*WRITTEN INSTRUCTION*
Write the records below out again exactly as given, with no images.

--*--

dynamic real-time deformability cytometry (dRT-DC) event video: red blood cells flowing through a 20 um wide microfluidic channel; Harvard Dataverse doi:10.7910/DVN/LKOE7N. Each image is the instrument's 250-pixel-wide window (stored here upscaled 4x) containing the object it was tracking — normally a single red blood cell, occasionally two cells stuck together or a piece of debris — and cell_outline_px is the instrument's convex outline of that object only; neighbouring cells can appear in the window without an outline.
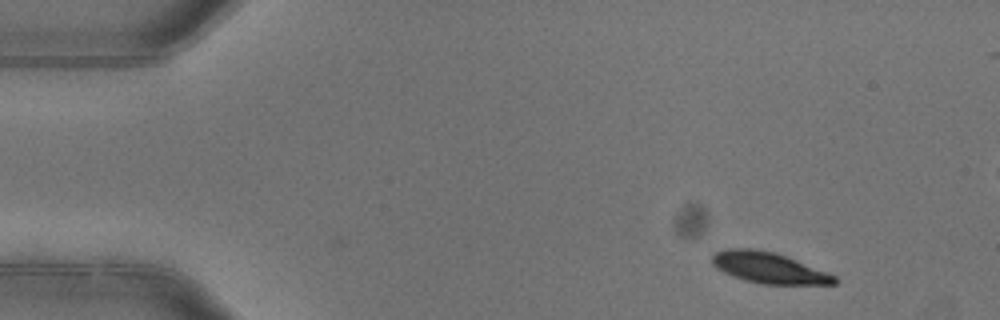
{"species": "common noctule bat (a hibernating species)", "species_latin": "Nyctalus noctula", "temperature_condition": "warm", "stored_images_in_passage": 6, "camera_frame_rate_fps": 3000, "um_per_image_px": 0.085, "animal": {"sex": "female"}, "frame": {"image": 1, "passage_image": 1, "time_ms": 0.0, "image_size_px": [1000, 320], "cell_outline_px": [[840, 280], [836, 284], [760, 284], [744, 280], [732, 276], [716, 268], [712, 264], [712, 252], [728, 248], [752, 248], [776, 252], [836, 276]], "centroid_in_image_um": [65.31, 22.75], "position_along_channel_um": 19.7, "area_um2": 22.2}}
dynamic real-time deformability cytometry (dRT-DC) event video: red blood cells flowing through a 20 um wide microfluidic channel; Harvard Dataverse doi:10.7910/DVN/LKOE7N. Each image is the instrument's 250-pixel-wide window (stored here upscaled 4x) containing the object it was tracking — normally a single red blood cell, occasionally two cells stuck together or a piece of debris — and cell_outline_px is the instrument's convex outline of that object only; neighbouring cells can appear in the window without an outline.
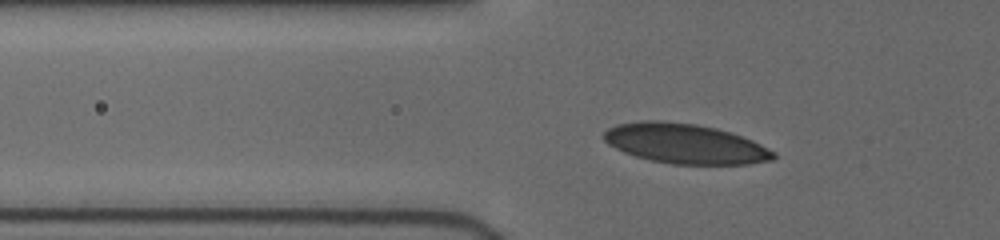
{"species": "human", "species_latin": "Homo sapiens", "temperature_condition": "cold", "stored_images_in_passage": 8, "camera_frame_rate_fps": 3000, "um_per_image_px": 0.085, "donor": {"sex": "female"}, "frame": {"image": 1, "passage_image": 7, "time_ms": 3.333, "image_size_px": [1000, 240], "cell_outline_px": [[776, 160], [748, 164], [672, 164], [652, 160], [636, 156], [624, 152], [608, 144], [604, 140], [604, 132], [608, 128], [616, 124], [648, 120], [660, 120], [696, 124], [716, 128], [752, 140], [776, 152]], "centroid_in_image_um": [58.25, 12.21], "position_along_channel_um": 67.5, "area_um2": 39.3}}
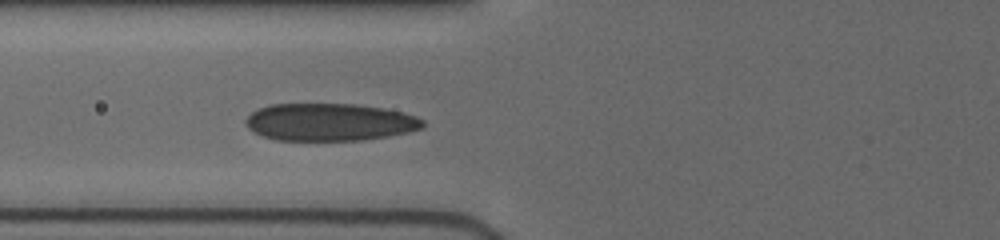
{"frame": {"image": 2, "passage_image": 8, "time_ms": 4.333, "image_size_px": [1000, 240], "cell_outline_px": [[424, 128], [408, 132], [388, 136], [360, 140], [276, 140], [264, 136], [248, 128], [244, 124], [244, 120], [252, 112], [260, 108], [272, 104], [356, 104], [384, 108], [416, 116], [424, 120]], "centroid_in_image_um": [28.03, 10.38], "position_along_channel_um": 97.8, "area_um2": 38.61}}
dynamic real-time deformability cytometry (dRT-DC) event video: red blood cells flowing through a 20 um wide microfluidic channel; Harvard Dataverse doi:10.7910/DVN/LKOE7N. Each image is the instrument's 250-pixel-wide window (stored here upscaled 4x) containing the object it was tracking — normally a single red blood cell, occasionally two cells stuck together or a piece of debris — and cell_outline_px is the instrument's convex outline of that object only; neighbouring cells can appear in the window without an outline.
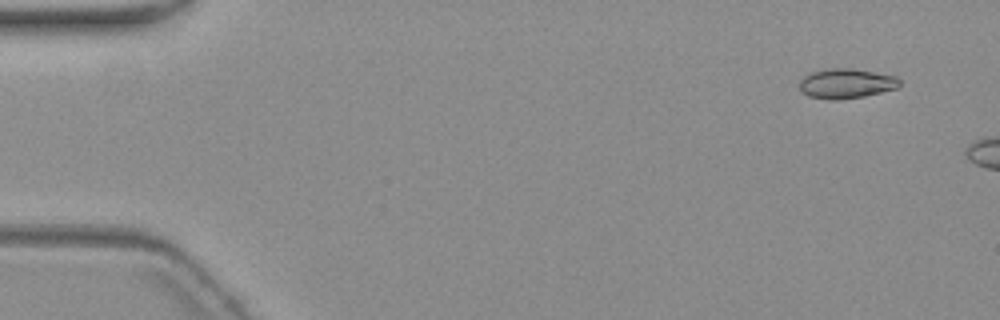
{"species": "common noctule bat (a hibernating species)", "species_latin": "Nyctalus noctula", "temperature_condition": "warm", "stored_images_in_passage": 3, "camera_frame_rate_fps": 3000, "um_per_image_px": 0.085, "animal": {"sex": "female", "body_mass_g": 19.3, "forearm_length_mm": 54.1}, "frame": {"image": 1, "passage_image": 1, "time_ms": 0.0, "image_size_px": [1000, 320], "cell_outline_px": [[900, 84], [896, 88], [864, 96], [836, 100], [828, 100], [808, 96], [800, 88], [800, 80], [808, 72], [828, 68], [852, 68], [896, 76], [900, 80]], "centroid_in_image_um": [71.9, 7.09], "position_along_channel_um": 13.1, "area_um2": 17.4}}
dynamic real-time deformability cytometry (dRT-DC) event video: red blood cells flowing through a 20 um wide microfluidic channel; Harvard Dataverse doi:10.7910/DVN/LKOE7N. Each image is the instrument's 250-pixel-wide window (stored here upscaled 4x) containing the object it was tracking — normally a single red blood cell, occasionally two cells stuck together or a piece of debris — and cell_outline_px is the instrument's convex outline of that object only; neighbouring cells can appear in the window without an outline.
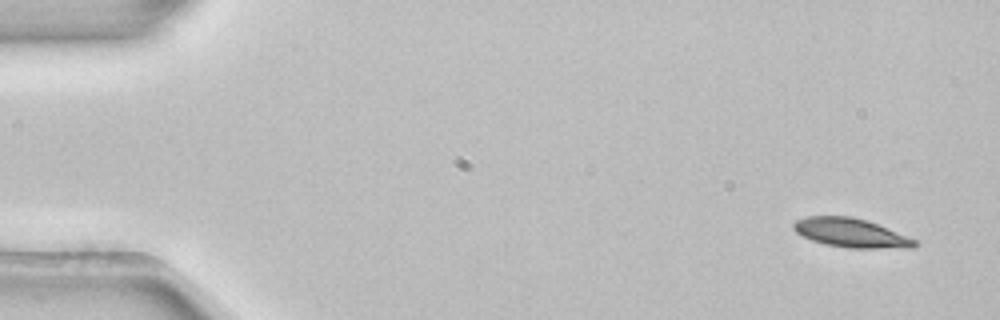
{"species": "common noctule bat (a hibernating species)", "species_latin": "Nyctalus noctula", "temperature_condition": "room temperature", "stored_images_in_passage": 4, "camera_frame_rate_fps": 3000, "um_per_image_px": 0.085, "animal": {"sex": "female", "body_mass_g": 22.7, "forearm_length_mm": 54.2}, "frame": {"image": 1, "passage_image": 1, "time_ms": 0.0, "image_size_px": [1000, 320], "cell_outline_px": [[916, 248], [848, 248], [824, 244], [812, 240], [796, 232], [792, 228], [792, 224], [796, 220], [808, 216], [852, 216], [876, 224], [916, 240]], "centroid_in_image_um": [72.29, 19.8], "position_along_channel_um": 12.7, "area_um2": 20.23}}
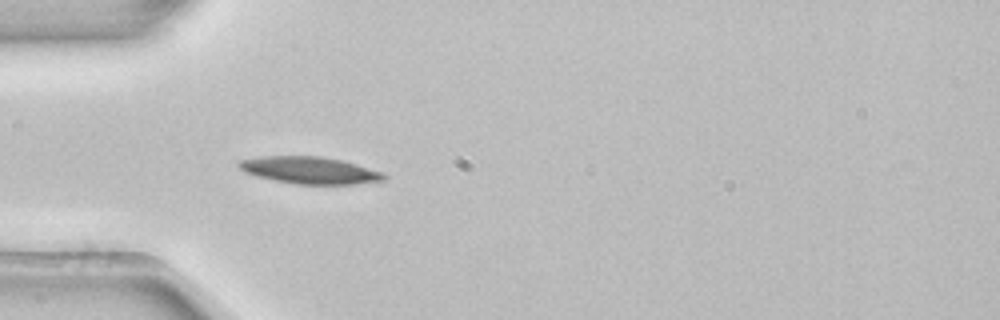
{"frame": {"image": 2, "passage_image": 4, "time_ms": 1.0, "image_size_px": [1000, 320], "cell_outline_px": [[388, 176], [384, 180], [356, 184], [296, 184], [256, 176], [244, 172], [236, 164], [240, 160], [260, 156], [320, 156], [340, 160], [356, 164], [384, 172]], "centroid_in_image_um": [26.33, 14.47], "position_along_channel_um": 58.7, "area_um2": 22.83}}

--*--

*WRITTEN ANSWER*
dynamic real-time deformability cytometry (dRT-DC) event video: red blood cells flowing through a 20 um wide microfluidic channel; Harvard Dataverse doi:10.7910/DVN/LKOE7N. Each image is the instrument's 250-pixel-wide window (stored here upscaled 4x) containing the object it was tracking — normally a single red blood cell, occasionally two cells stuck together or a piece of debris — and cell_outline_px is the instrument's convex outline of that object only; neighbouring cells can appear in the window without an outline.
{"species": "common noctule bat (a hibernating species)", "species_latin": "Nyctalus noctula", "temperature_condition": "warm", "stored_images_in_passage": 6, "camera_frame_rate_fps": 3000, "um_per_image_px": 0.085, "animal": {"sex": "female"}, "frame": {"image": 1, "passage_image": 1, "time_ms": 0.0, "image_size_px": [1000, 320], "cell_outline_px": [[840, 280], [836, 284], [760, 284], [744, 280], [732, 276], [716, 268], [712, 264], [712, 252], [728, 248], [752, 248], [776, 252], [836, 276]], "centroid_in_image_um": [65.31, 22.75], "position_along_channel_um": 19.7, "area_um2": 22.2}}
dynamic real-time deformability cytometry (dRT-DC) event video: red blood cells flowing through a 20 um wide microfluidic channel; Harvard Dataverse doi:10.7910/DVN/LKOE7N. Each image is the instrument's 250-pixel-wide window (stored here upscaled 4x) containing the object it was tracking — normally a single red blood cell, occasionally two cells stuck together or a piece of debris — and cell_outline_px is the instrument's convex outline of that object only; neighbouring cells can appear in the window without an outline.
{"species": "human", "species_latin": "Homo sapiens", "temperature_condition": "cold", "stored_images_in_passage": 8, "camera_frame_rate_fps": 3000, "um_per_image_px": 0.085, "donor": {"sex": "female"}, "frame": {"image": 1, "passage_image": 7, "time_ms": 3.333, "image_size_px": [1000, 240], "cell_outline_px": [[776, 160], [748, 164], [672, 164], [652, 160], [636, 156], [624, 152], [608, 144], [604, 140], [604, 132], [608, 128], [616, 124], [648, 120], [660, 120], [696, 124], [716, 128], [752, 140], [776, 152]], "centroid_in_image_um": [58.25, 12.21], "position_along_channel_um": 67.5, "area_um2": 39.3}}
{"frame": {"image": 2, "passage_image": 8, "time_ms": 4.333, "image_size_px": [1000, 240], "cell_outline_px": [[424, 128], [408, 132], [388, 136], [360, 140], [276, 140], [264, 136], [248, 128], [244, 124], [244, 120], [252, 112], [260, 108], [272, 104], [356, 104], [384, 108], [416, 116], [424, 120]], "centroid_in_image_um": [28.03, 10.38], "position_along_channel_um": 97.8, "area_um2": 38.61}}
dynamic real-time deformability cytometry (dRT-DC) event video: red blood cells flowing through a 20 um wide microfluidic channel; Harvard Dataverse doi:10.7910/DVN/LKOE7N. Each image is the instrument's 250-pixel-wide window (stored here upscaled 4x) containing the object it was tracking — normally a single red blood cell, occasionally two cells stuck together or a piece of debris — and cell_outline_px is the instrument's convex outline of that object only; neighbouring cells can appear in the window without an outline.
{"species": "common noctule bat (a hibernating species)", "species_latin": "Nyctalus noctula", "temperature_condition": "warm", "stored_images_in_passage": 3, "camera_frame_rate_fps": 3000, "um_per_image_px": 0.085, "animal": {"sex": "female", "body_mass_g": 19.3, "forearm_length_mm": 54.1}, "frame": {"image": 1, "passage_image": 1, "time_ms": 0.0, "image_size_px": [1000, 320], "cell_outline_px": [[900, 84], [896, 88], [864, 96], [836, 100], [828, 100], [808, 96], [800, 88], [800, 80], [808, 72], [828, 68], [852, 68], [896, 76], [900, 80]], "centroid_in_image_um": [71.9, 7.09], "position_along_channel_um": 13.1, "area_um2": 17.4}}
dynamic real-time deformability cytometry (dRT-DC) event video: red blood cells flowing through a 20 um wide microfluidic channel; Harvard Dataverse doi:10.7910/DVN/LKOE7N. Each image is the instrument's 250-pixel-wide window (stored here upscaled 4x) containing the object it was tracking — normally a single red blood cell, occasionally two cells stuck together or a piece of debris — and cell_outline_px is the instrument's convex outline of that object only; neighbouring cells can appear in the window without an outline.
{"species": "common noctule bat (a hibernating species)", "species_latin": "Nyctalus noctula", "temperature_condition": "room temperature", "stored_images_in_passage": 4, "camera_frame_rate_fps": 3000, "um_per_image_px": 0.085, "animal": {"sex": "female", "body_mass_g": 22.7, "forearm_length_mm": 54.2}, "frame": {"image": 1, "passage_image": 1, "time_ms": 0.0, "image_size_px": [1000, 320], "cell_outline_px": [[916, 248], [848, 248], [824, 244], [812, 240], [796, 232], [792, 228], [792, 224], [796, 220], [808, 216], [852, 216], [876, 224], [916, 240]], "centroid_in_image_um": [72.29, 19.8], "position_along_channel_um": 12.7, "area_um2": 20.23}}
{"frame": {"image": 2, "passage_image": 4, "time_ms": 1.0, "image_size_px": [1000, 320], "cell_outline_px": [[388, 176], [384, 180], [356, 184], [296, 184], [256, 176], [244, 172], [236, 164], [240, 160], [260, 156], [320, 156], [340, 160], [356, 164], [384, 172]], "centroid_in_image_um": [26.33, 14.47], "position_along_channel_um": 58.7, "area_um2": 22.83}}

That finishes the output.